(Stored items from a collection)
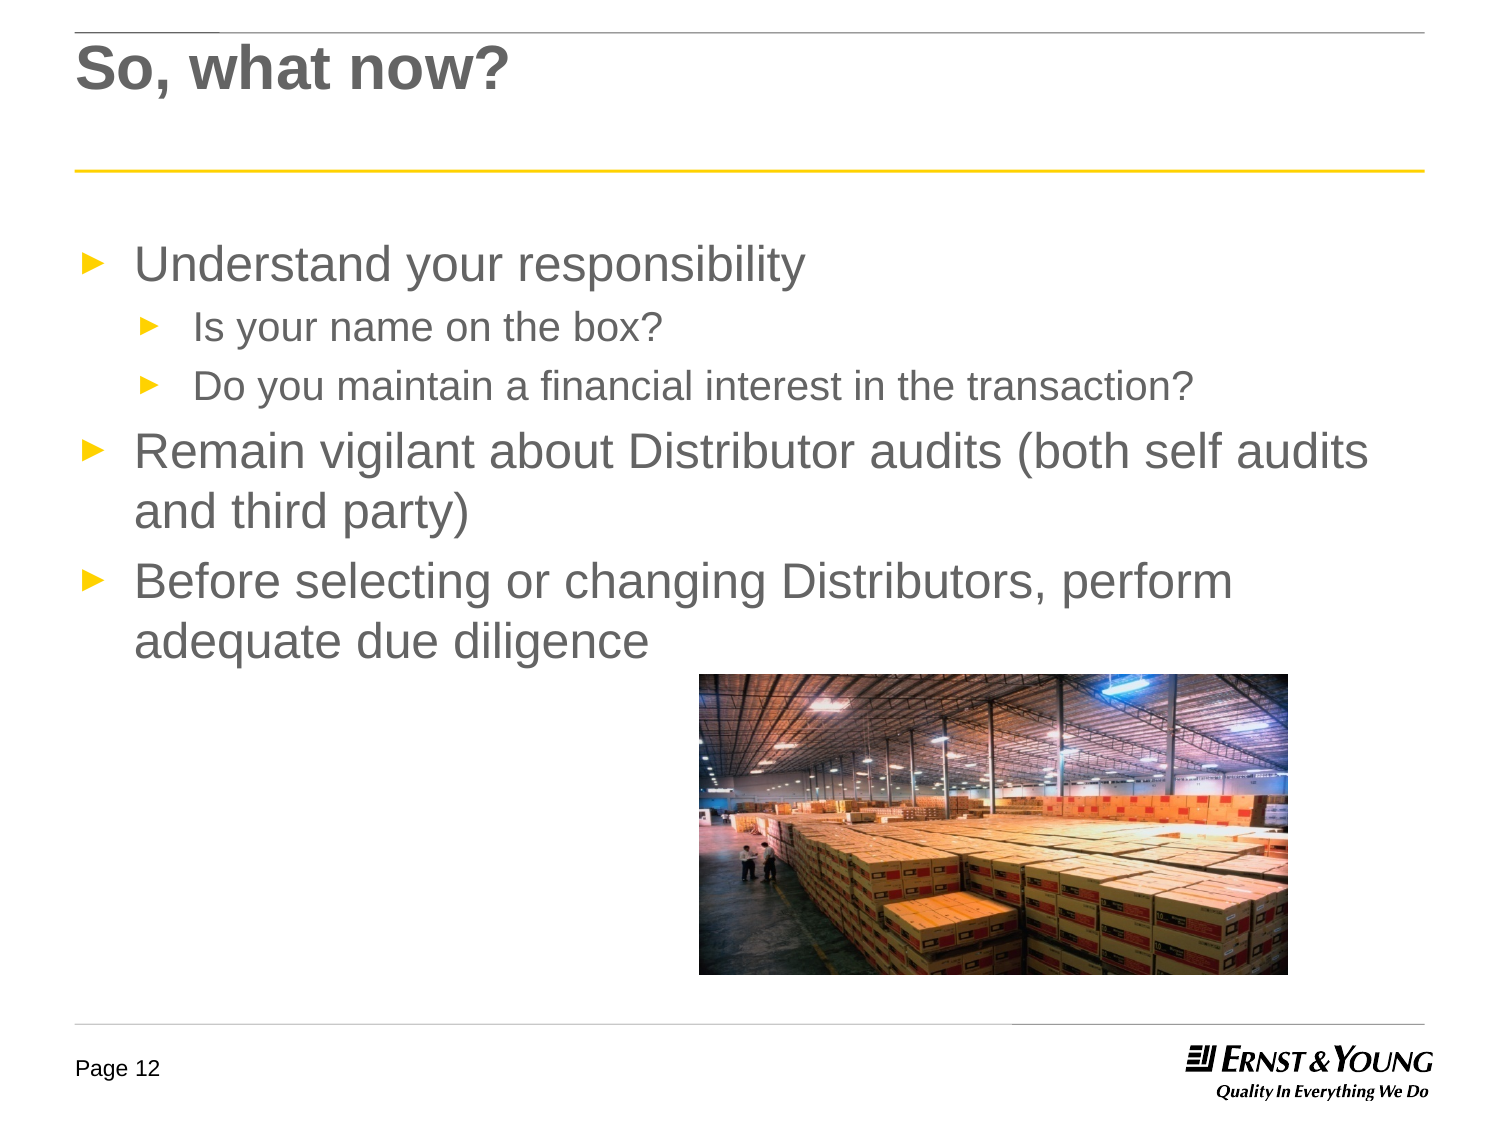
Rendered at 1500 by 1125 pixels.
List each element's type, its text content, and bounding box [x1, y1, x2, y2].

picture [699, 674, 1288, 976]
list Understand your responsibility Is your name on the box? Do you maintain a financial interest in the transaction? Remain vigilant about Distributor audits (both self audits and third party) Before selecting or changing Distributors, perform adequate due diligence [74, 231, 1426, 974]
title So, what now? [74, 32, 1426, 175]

...

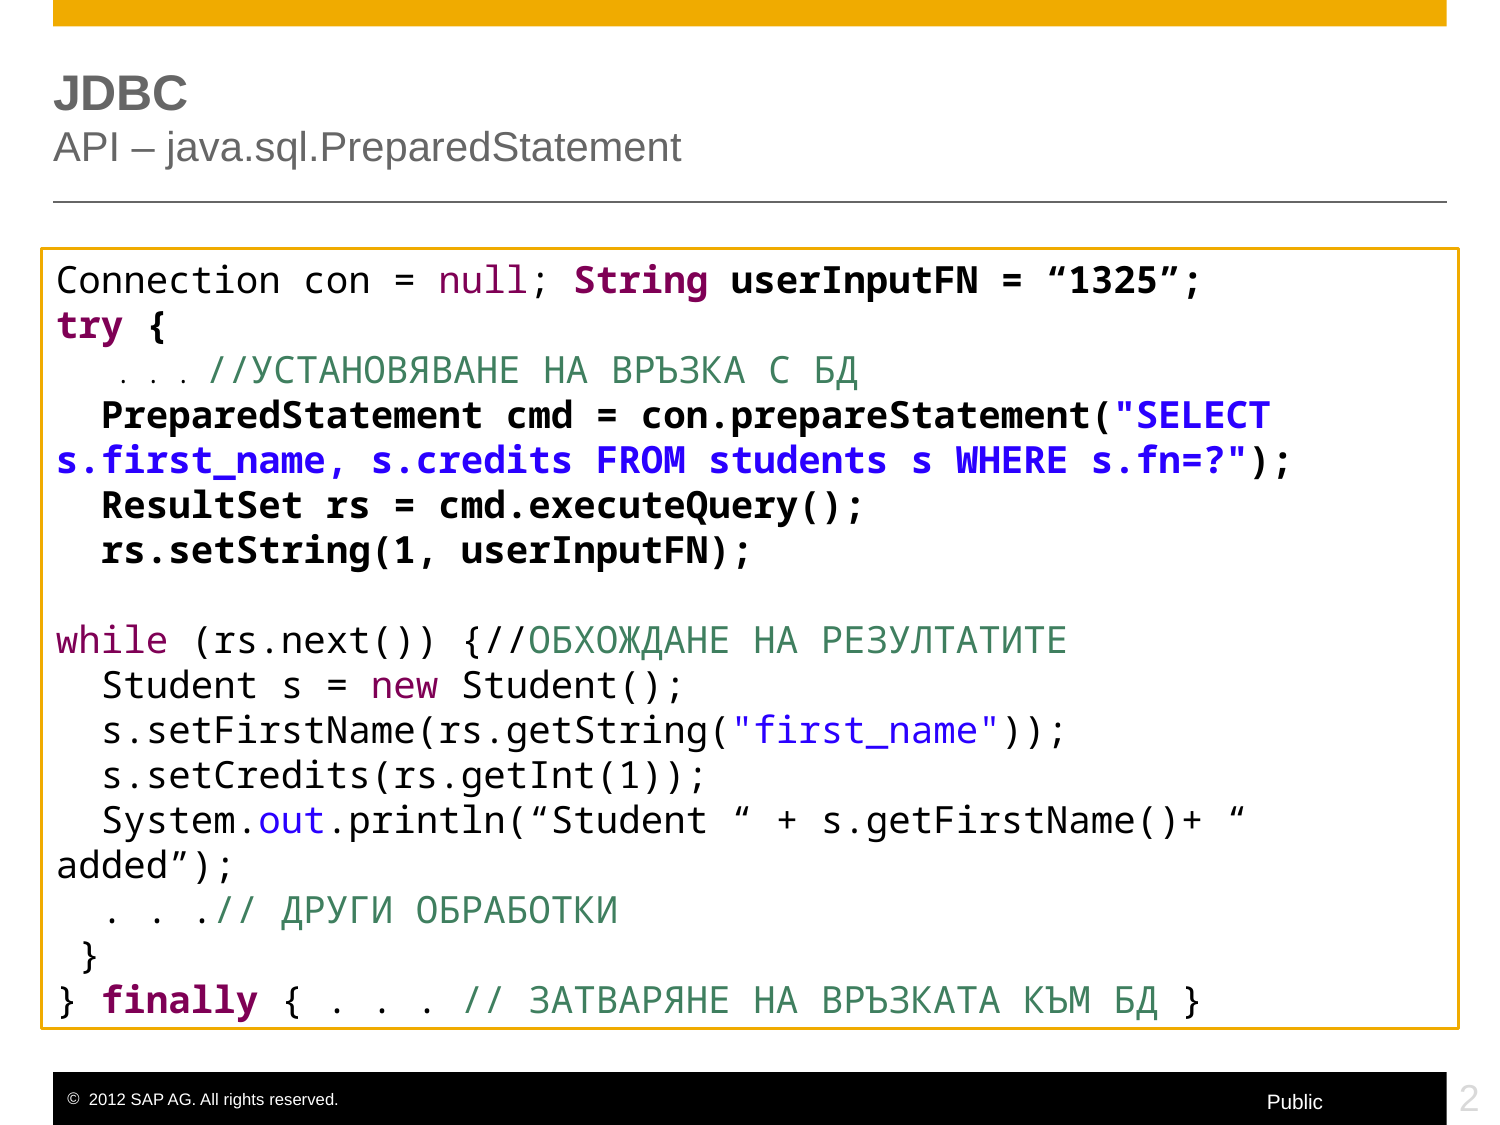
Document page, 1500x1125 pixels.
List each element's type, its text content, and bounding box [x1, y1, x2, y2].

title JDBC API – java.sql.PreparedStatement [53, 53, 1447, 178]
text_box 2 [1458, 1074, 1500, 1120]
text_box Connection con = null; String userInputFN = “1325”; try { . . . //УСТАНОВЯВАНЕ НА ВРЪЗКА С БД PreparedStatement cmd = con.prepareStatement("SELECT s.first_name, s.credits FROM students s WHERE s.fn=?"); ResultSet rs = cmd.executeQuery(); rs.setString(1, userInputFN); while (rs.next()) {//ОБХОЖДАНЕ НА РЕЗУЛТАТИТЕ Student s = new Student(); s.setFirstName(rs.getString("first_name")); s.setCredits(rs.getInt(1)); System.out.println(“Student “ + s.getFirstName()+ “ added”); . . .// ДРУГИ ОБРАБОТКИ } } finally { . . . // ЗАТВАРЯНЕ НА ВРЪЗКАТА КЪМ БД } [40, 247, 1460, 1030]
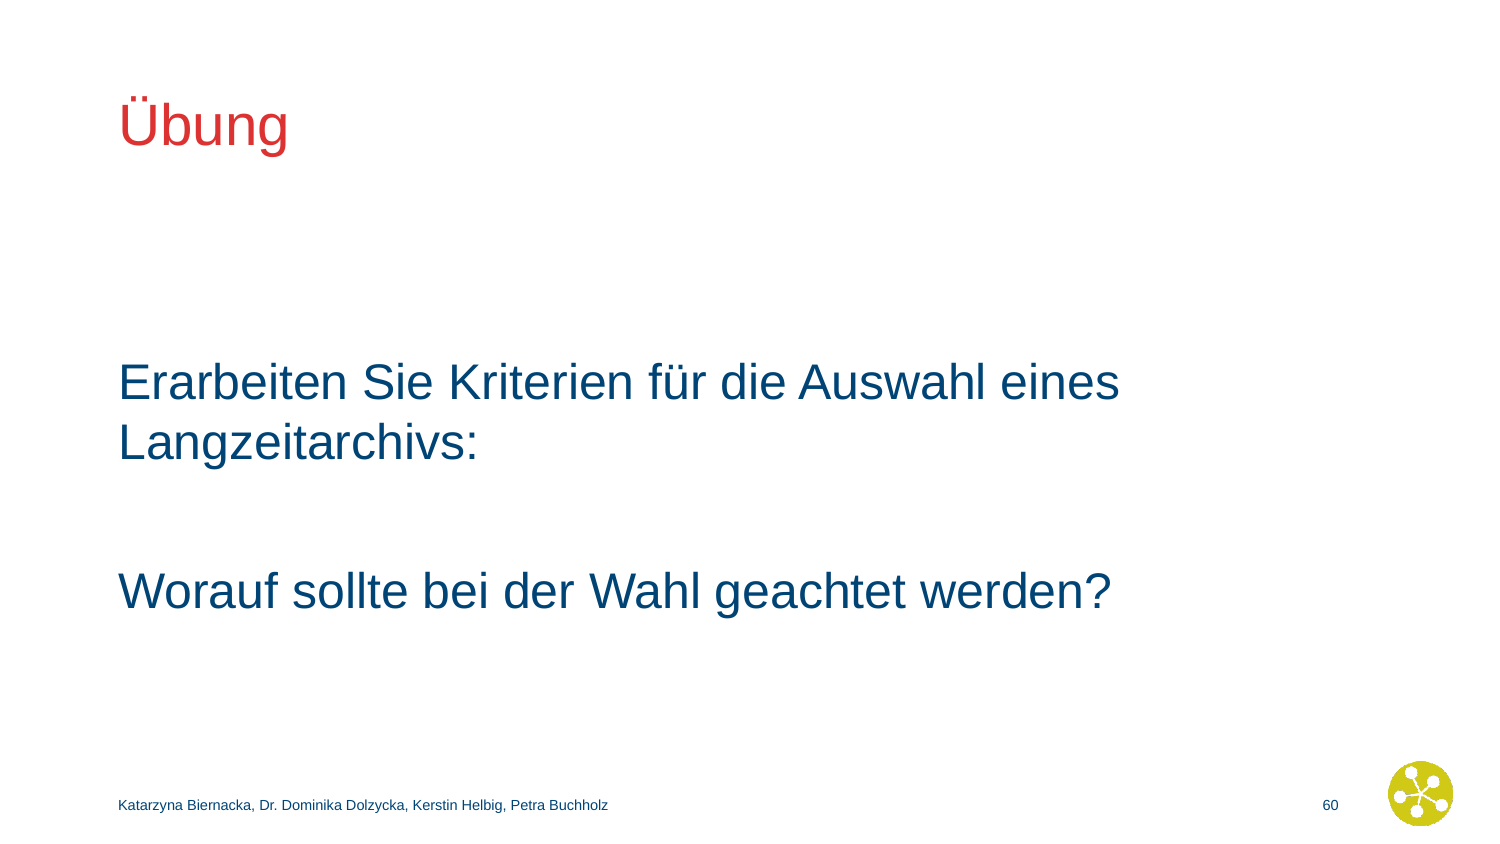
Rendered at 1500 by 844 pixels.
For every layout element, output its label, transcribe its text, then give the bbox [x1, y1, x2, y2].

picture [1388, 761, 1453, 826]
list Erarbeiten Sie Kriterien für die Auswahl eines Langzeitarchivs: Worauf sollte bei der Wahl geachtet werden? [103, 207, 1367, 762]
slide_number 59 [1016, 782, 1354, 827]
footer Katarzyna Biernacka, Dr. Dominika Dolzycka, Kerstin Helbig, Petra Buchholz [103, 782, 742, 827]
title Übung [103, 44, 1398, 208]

TASK TO CARRY OUT: Work out how many lines above contain "pixels"; write only the number.

RESPONSE FOR THIS EXERCISE: 3